* **Work item**
Output the records exactly, and drop each picture.

* **Exercise inputs**
-*-*-

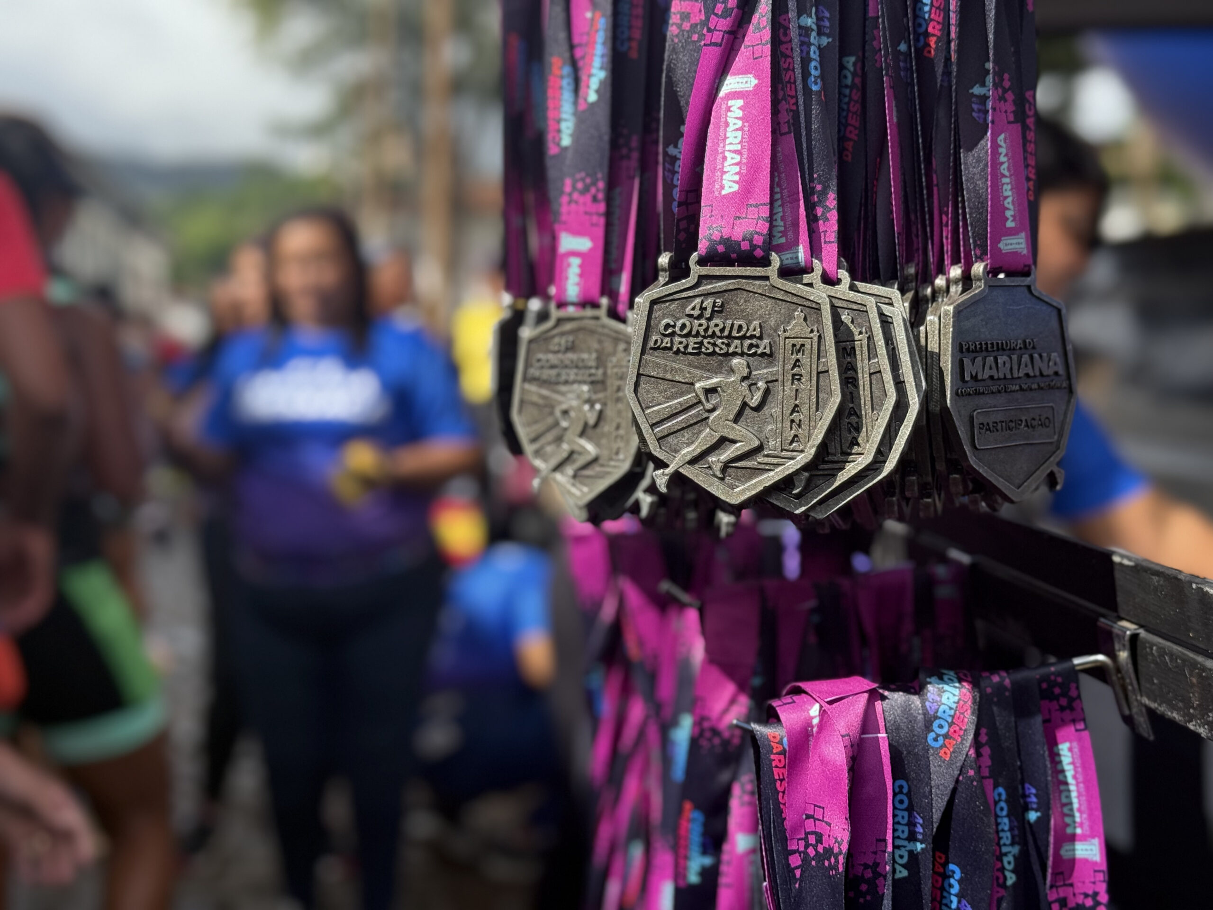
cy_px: 455
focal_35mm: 48
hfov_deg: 39.7
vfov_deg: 30.3
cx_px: 606
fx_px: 1682
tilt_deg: -1.4
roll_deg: +1.5
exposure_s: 1/2208
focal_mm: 6.76
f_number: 1.78
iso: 64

-*-*-

* **Exercise response**
cy_px: 455
focal_35mm: 48
hfov_deg: 39.7
vfov_deg: 30.3
cx_px: 606
fx_px: 1682
tilt_deg: -1.4
roll_deg: +1.5
exposure_s: 1/2208
focal_mm: 6.76
f_number: 1.78
iso: 64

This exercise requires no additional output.